Trump Won't Exercise For Fear Of Depleting His Body's Finite Store Of Energy
Photo credit: AP Photo/Luis Alvarez It’s not surprising that an artificially-hued, overweight 70-year-old with a terrifying lack of self-control and a noted penchant for fast food doesn’t hit the gym regularly. It somehow is surprising, though, that he has a characteristically smug and preposterous explanation.
Trump Revealed, a biography of the new president compiled by Washington Post reporters in the wake of the election, includes the almost laughable detail that Trump stopped working out because he thought
the human body was like a battery, with a finite amount of energy, which exercise only depleted.

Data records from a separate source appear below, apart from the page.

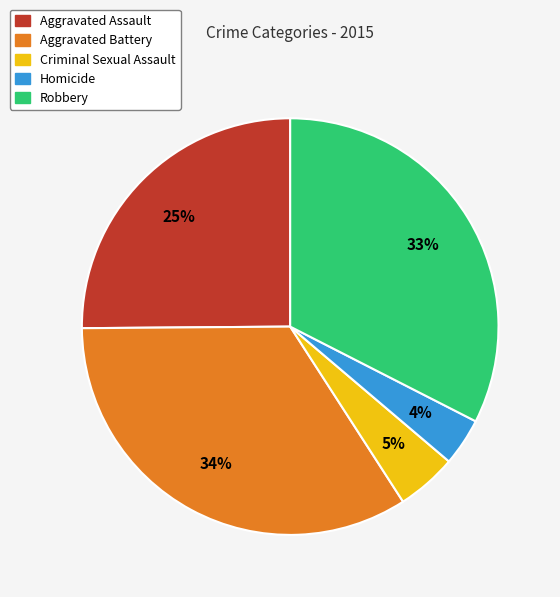

Is the sum of Robbery and Criminal Sexual Assault greater than half?

No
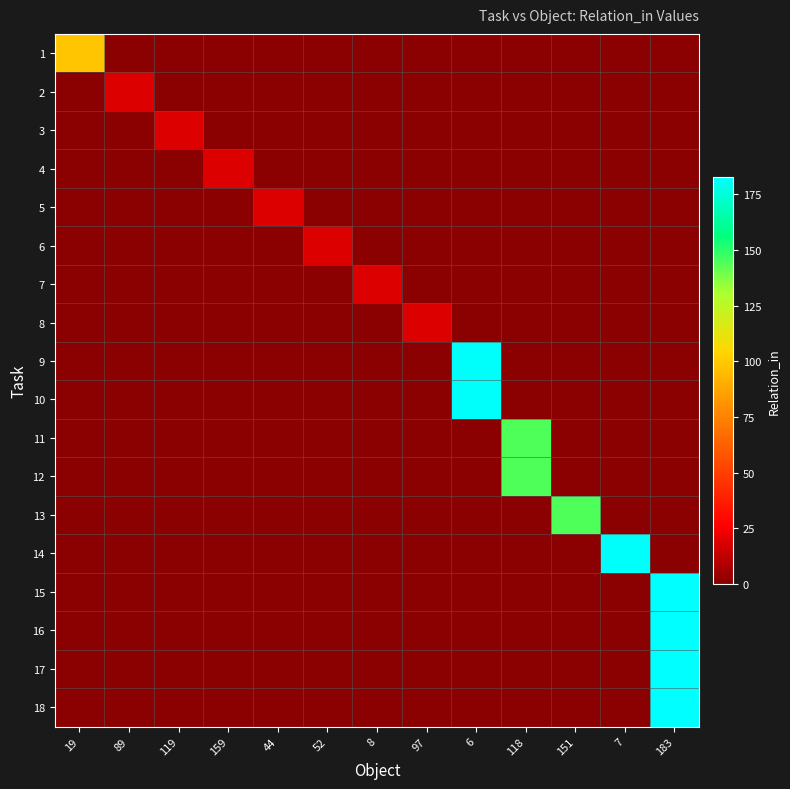

Between 118 and 183, which is larger?

118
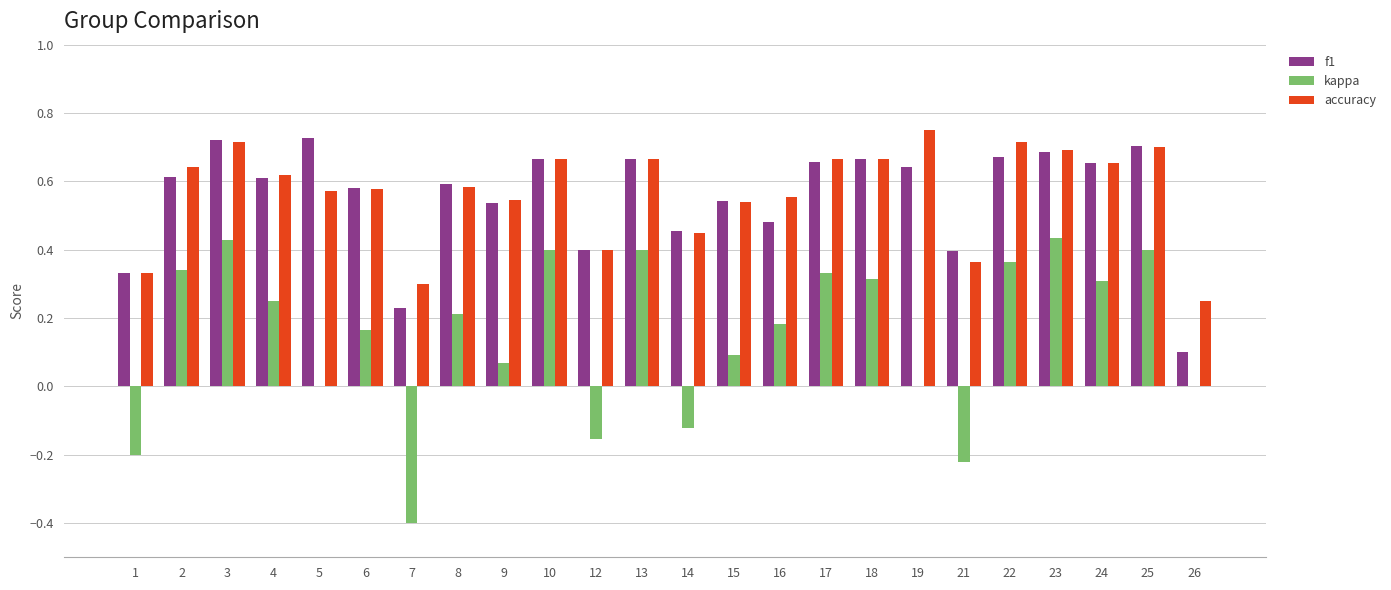

How many groups of bars are there?

24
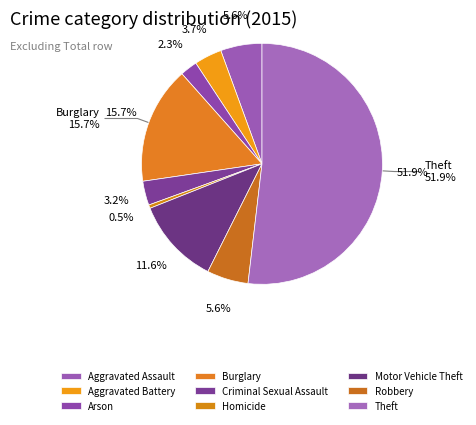

To the nearest percent, what is the difference between the largest and smallest slice percentages?

51%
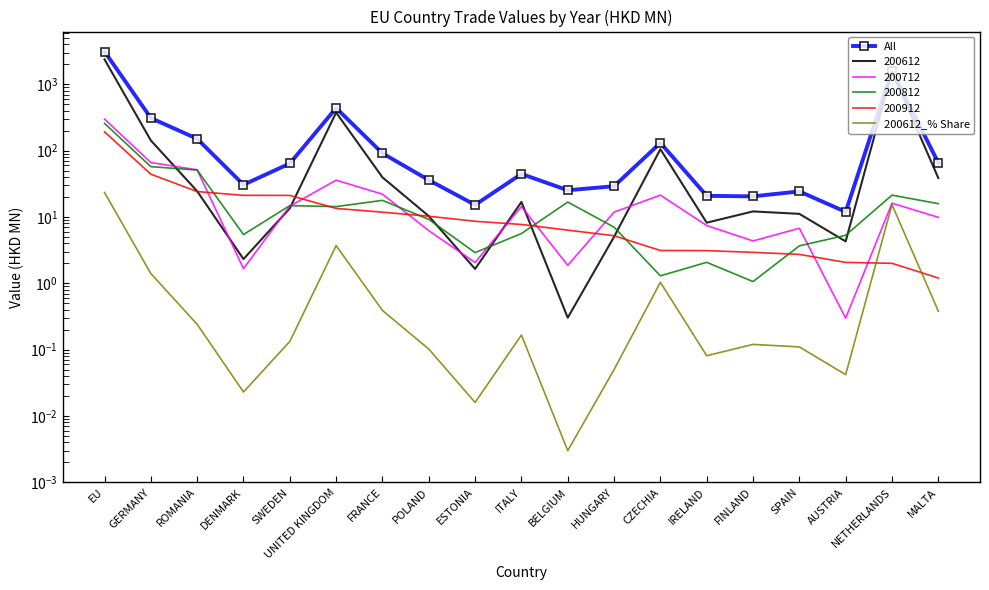

Which label corresponds to the smallest value in the chart?

BELGIUM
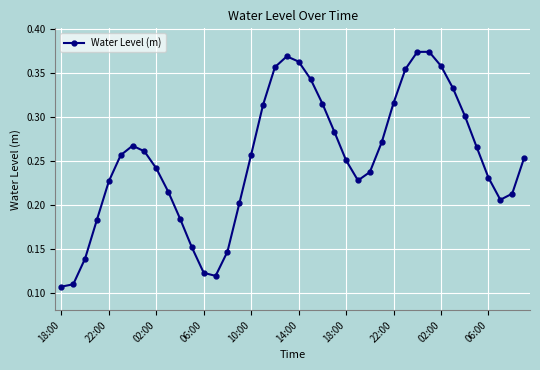

Count the values in the range 0 to 1.

40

This fun lil’ toddler-level understanding of human physiology was brought to people’s attention again this week as an aside in an expansive New Yorker examining the likelihood that Trump will get fired. The bulk of the piece focuses on what it would take to get Trump impeached and whether we should start getting our hopes up about that, but first delves into the viability of invoking the 25th Amendment and ousting Trump on the basis of his mental or physical incapacity. In a description of his physical decrepitude—which, for these purposes, is basically beside the point considering we’re talking about someone who’s mental mush—the piece reminds us that, aside from golf, “he considers exercise misguided,” because of his Energizer Bunny biological theory.
The Washington Post inexplicably published a studied rebuttal of Trump’s beliefs yesterday, making salient arguments on the lines of pointing out that energy is only finite if you stop eating, which would kill you anyway. Studies, if you can imagine it, have actually shown that exercising is good.
In all here’s the problem, right? You can either engage with the sort of nonsensical whims that you wouldn’t humor coming from a small child or else ignore the best evidence of what the man with the nuclear codes is thinking. Donald Trump thinks moving drains his vital fluids; he cites self-serving pseudoscience to back his own laziness; and now the national papers are positing No, moving around is good as part of a two-sided debate in which one side has the White House to use as a megaphone. Whatever! Go run or swim or bike or lift or something later, or now.